▸ **Exercise objective**: Since the pictures are not wanted, reproduce only the rest of the records, exactly as given.

▸ **Input material**:
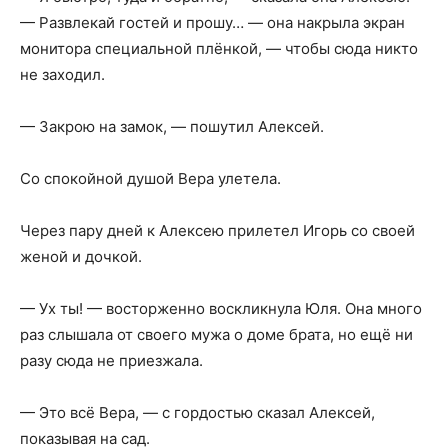
— Развлекай гостей и прошу… — она накрыла экран
монитора специальной плёнкой, — чтобы сюда никто
не заходил.
— Закрою на замок, — пошутил Алексей.
Со спокойной душой Вера улетела.
Через пару дней к Алексею прилетел Игорь со своей
женой и дочкой.
— Ух ты! — восторженно воскликнула Юля. Она много
раз слышала от своего мужа о доме брата, но ещё ни
разу сюда не приезжала.
— Это всё Вера, — с гордостью сказал Алексей,
показывая на сад.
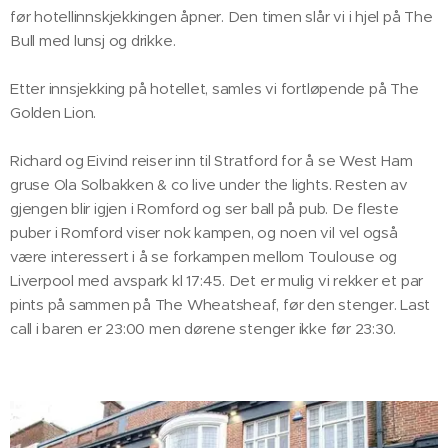
før hotellinnskjekkingen åpner. Den timen slår vi i hjel på The
Bull med lunsj og drikke.
Etter innsjekking på hotellet, samles vi fortløpende på The
Golden Lion.
Richard og Eivind reiser inn til Stratford for å se West Ham
gruse Ola Solbakken & co live under the lights. Resten av
gjengen blir igjen i Romford og ser ball på pub. De fleste
puber i Romford viser nok kampen, og noen vil vel også
være interessert i å se forkampen mellom Toulouse og
Liverpool med avspark kl 17:45. Det er mulig vi rekker et par
pints på sammen på The Wheatsheaf, før den stenger. Last
call i baren er 23:00 men dørene stenger ikke før 23:30.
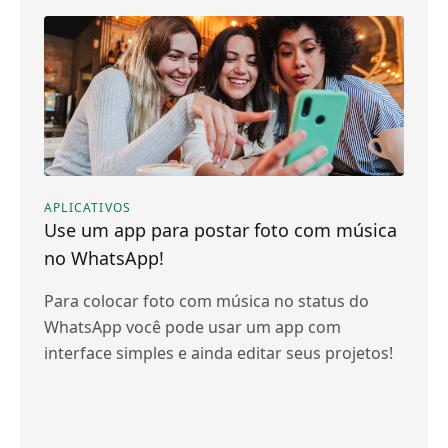
APLICATIVOS
Use um app para postar foto com música
no WhatsApp!
Para colocar foto com música no status do
WhatsApp você pode usar um app com
interface simples e ainda editar seus projetos!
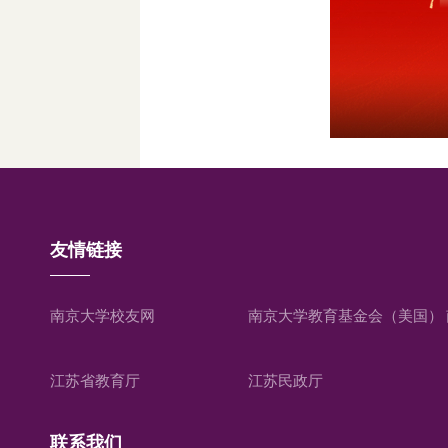
友情链接
南京大学校友网
南京大学教育基金会（美国）
江苏省教育厅
江苏民政厅
联系我们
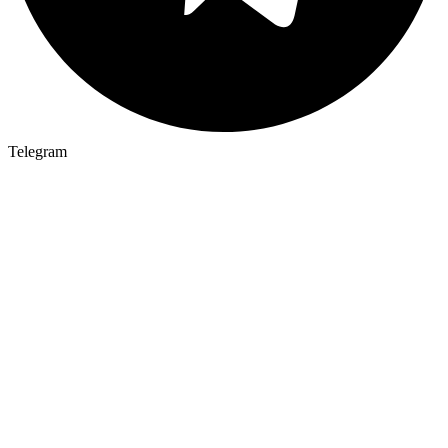
Telegram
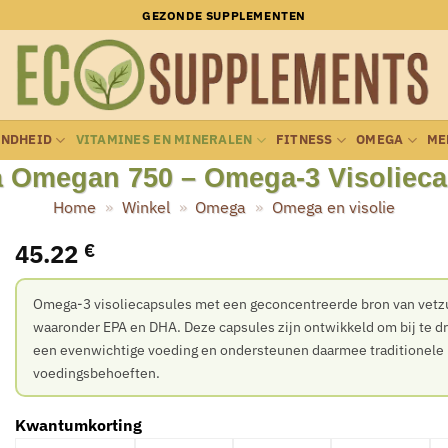
GEZONDE SUPPLEMENTEN
ONDHEID
VITAMINES EN MINERALEN
FITNESS
OMEGA
ME
a Omegan 750 – Omega-3 Visolieca
Home
»
Winkel
»
Omega
»
Omega en visolie
45.22
€
Omega-3 visoliecapsules met een geconcentreerde bron van vetz
waaronder EPA en DHA. Deze capsules zijn ontwikkeld om bij te d
een evenwichtige voeding en ondersteunen daarmee traditionele
voedingsbehoeften.
Kwantumkorting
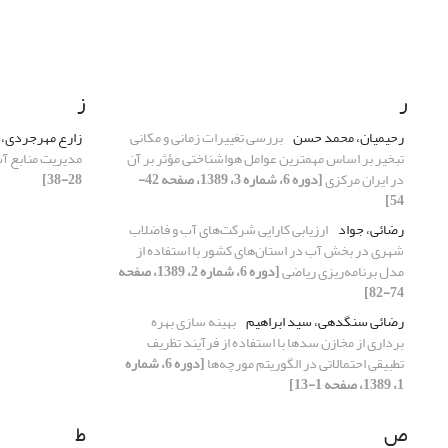
ر
ز
رحیمیان، محمد حسن
بررسی تغییرات زمانی و مکانی
زارع مهرجردی،
تبخیر بر اساس مهمترین عوامل هواشناختی مؤثر بر آن
مدیریت منابع آب
در ایران مرکزی
[دوره 6، شماره 3، 1389، صفحه 42-
28-38]
54]
رضائی، جواد
ارزیابی کارایی شرکت‌های آب و فاضلاب
شهری در بخش آب در استان‌های کشور با استفاده از
مدل برنامه‌ریزی ریاضی
[دوره 6، شماره 2، 1389، صفحه
74-82]
رضائی سنگدهی، سید ابراهیم
بهینه سازی بهره
برداری از مخازن سدها با استفاده از فرآیند تظریف
تطبیقی احتمالاتی در الگوریتم مورچه‌ها
[دوره 6، شماره
1، 1389، صفحه 1-13]
ص
ط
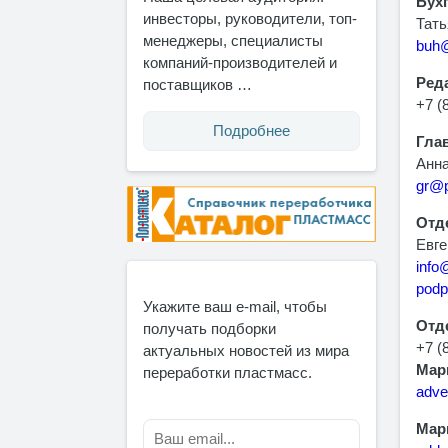
Бух
инвесторы, руководители, топ-
Тать
менеджеры, специалисты
buh@
компаний-производителей и
Ред
поставщиков …
+7 (
Подробнее
Гла
Анна
gr@p
Отд
Евге
info
podp
Укажите ваш e-mail, чтобы
Отде
получать подборки
+7 (
актуальных новостей из мира
Мари
переработки пластмасс.
adve
Мари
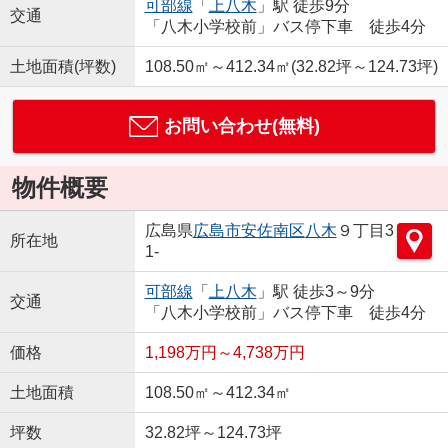
可部線
「
上八木
」駅 徒歩9分
交通
「八木小学校前」バス停下車 徒歩4分
土地面積(坪数)
108.50㎡～412.34㎡(32.82坪～124.73坪)
お問い合わせ(無料)
物件概要
広島県
広島市安佐南区
八木
９丁目3
所在地
1-
可部線
「
上八木
」駅 徒歩3～9分
交通
「八木小学校前」バス停下車 徒歩4分
価格
1,198万円～4,738万円
土地面積
108.50㎡～412.34㎡
坪数
32.82坪～124.73坪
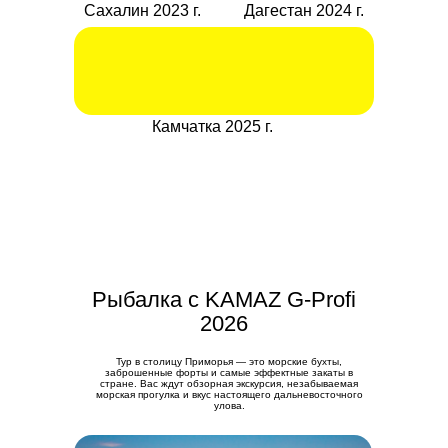
Сахалин 2023 г.
Дагестан 2024 г.
Камчатка 2025 г.
Рыбалка с KAMAZ G-Profi
2026
Тур в столицу Приморья — это морские бухты,
заброшенные форты и самые эффектные закаты в
стране. Вас ждут обзорная экскурсия, незабываемая
морская прогулка и вкус настоящего дальневосточного
улова.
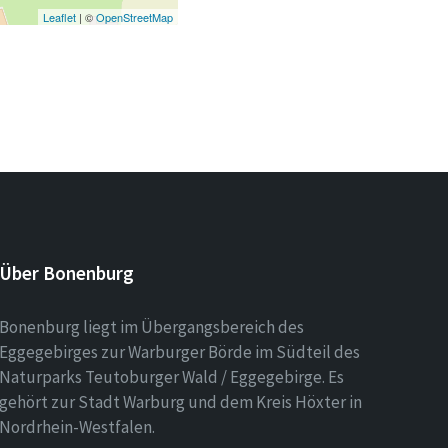
Leaflet
| ©
OpenStreetMap
Über Bonenburg
Bonenburg liegt im Übergangsbereich des
Eggegebirges zur Warburger Börde im Südteil des
Naturparks Teutoburger Wald / Eggegebirge. Es
gehört zur Stadt Warburg und dem Kreis Höxter in
Nordrhein-Westfalen.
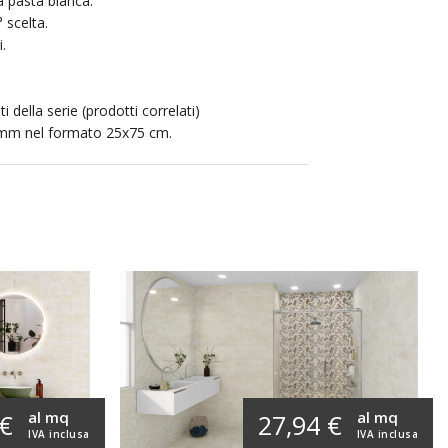
a pasta bianca.
 scelta.
.
ti della serie (prodotti correlati)
9 mm nel formato 25x75 cm.
al mq
al mq
 €
27,94 €
IVA inclusa
IVA inclusa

▸ **Output below**:
— Развлекай гостей и прошу… — она накрыла экран
монитора специальной плёнкой, — чтобы сюда никто
не заходил.
— Закрою на замок, — пошутил Алексей.
Со спокойной душой Вера улетела.
Через пару дней к Алексею прилетел Игорь со своей
женой и дочкой.
— Ух ты! — восторженно воскликнула Юля. Она много
раз слышала от своего мужа о доме брата, но ещё ни
разу сюда не приезжала.
— Это всё Вера, — с гордостью сказал Алексей,
показывая на сад.
før hotellinnskjekkingen åpner. Den timen slår vi i hjel på The
Bull med lunsj og drikke.
Etter innsjekking på hotellet, samles vi fortløpende på The
Golden Lion.
Richard og Eivind reiser inn til Stratford for å se West Ham
gruse Ola Solbakken & co live under the lights. Resten av
gjengen blir igjen i Romford og ser ball på pub. De fleste
puber i Romford viser nok kampen, og noen vil vel også
være interessert i å se forkampen mellom Toulouse og
Liverpool med avspark kl 17:45. Det er mulig vi rekker et par
pints på sammen på The Wheatsheaf, før den stenger. Last
call i baren er 23:00 men dørene stenger ikke før 23:30.
APLICATIVOS
Use um app para postar foto com música
no WhatsApp!
Para colocar foto com música no status do
WhatsApp você pode usar um app com
interface simples e ainda editar seus projetos!
友情链接
南京大学校友网
南京大学教育基金会（美国）
江苏省教育厅
江苏民政厅
联系我们
Telegram
GEZONDE SUPPLEMENTEN
ONDHEID
VITAMINES EN MINERALEN
FITNESS
OMEGA
ME
a Omegan 750 – Omega-3 Visolieca
Home
»
Winkel
»
Omega
»
Omega en visolie
45.22
€
Omega-3 visoliecapsules met een geconcentreerde bron van vetz
waaronder EPA en DHA. Deze capsules zijn ontwikkeld om bij te d
een evenwichtige voeding en ondersteunen daarmee traditionele
voedingsbehoeften.
Kwantumkorting
ر
ز
رحیمیان، محمد حسن
بررسی تغییرات زمانی و مکانی
زارع مهرجردی،
تبخیر بر اساس مهمترین عوامل هواشناختی مؤثر بر آن
مدیریت منابع آب
در ایران مرکزی
[دوره 6، شماره 3، 1389، صفحه 42-
28-38]
54]
رضائی، جواد
ارزیابی کارایی شرکت‌های آب و فاضلاب
شهری در بخش آب در استان‌های کشور با استفاده از
مدل برنامه‌ریزی ریاضی
[دوره 6، شماره 2، 1389، صفحه
74-82]
رضائی سنگدهی، سید ابراهیم
بهینه سازی بهره
برداری از مخازن سدها با استفاده از فرآیند تظریف
تطبیقی احتمالاتی در الگوریتم مورچه‌ها
[دوره 6، شماره
1، 1389، صفحه 1-13]
ص
ط
Бух
инвесторы, руководители, топ-
Тать
менеджеры, специалисты
buh@
компаний-производителей и
Ред
поставщиков …
+7 (
Подробнее
Гла
Анна
gr@p
Отд
Евге
info
podp
Укажите ваш e-mail, чтобы
Отде
получать подборки
+7 (
актуальных новостей из мира
Мари
переработки пластмасс.
adve
Мари
可部線
「
上八木
」駅 徒歩9分
交通
「八木小学校前」バス停下車 徒歩4分
土地面積(坪数)
108.50㎡～412.34㎡(32.82坪～124.73坪)
お問い合わせ(無料)
物件概要
広島県
広島市安佐南区
八木
９丁目3
所在地
1-
可部線
「
上八木
」駅 徒歩3～9分
交通
「八木小学校前」バス停下車 徒歩4分
価格
1,198万円～4,738万円
土地面積
108.50㎡～412.34㎡
坪数
32.82坪～124.73坪
Сахалин 2023 г.
Дагестан 2024 г.
Камчатка 2025 г.
Рыбалка с KAMAZ G-Profi
2026
Тур в столицу Приморья — это морские бухты,
заброшенные форты и самые эффектные закаты в
стране. Вас ждут обзорная экскурсия, незабываемая
морская прогулка и вкус настоящего дальневосточного
улова.
Leaflet
| ©
OpenStreetMap
Über Bonenburg
Bonenburg liegt im Übergangsbereich des
Eggegebirges zur Warburger Börde im Südteil des
Naturparks Teutoburger Wald / Eggegebirge. Es
gehört zur Stadt Warburg und dem Kreis Höxter in
Nordrhein-Westfalen.
a pasta bianca.
 scelta.
.
ti della serie (prodotti correlati)
9 mm nel formato 25x75 cm.
al mq
al mq
 €
27,94 €
IVA inclusa
IVA inclusa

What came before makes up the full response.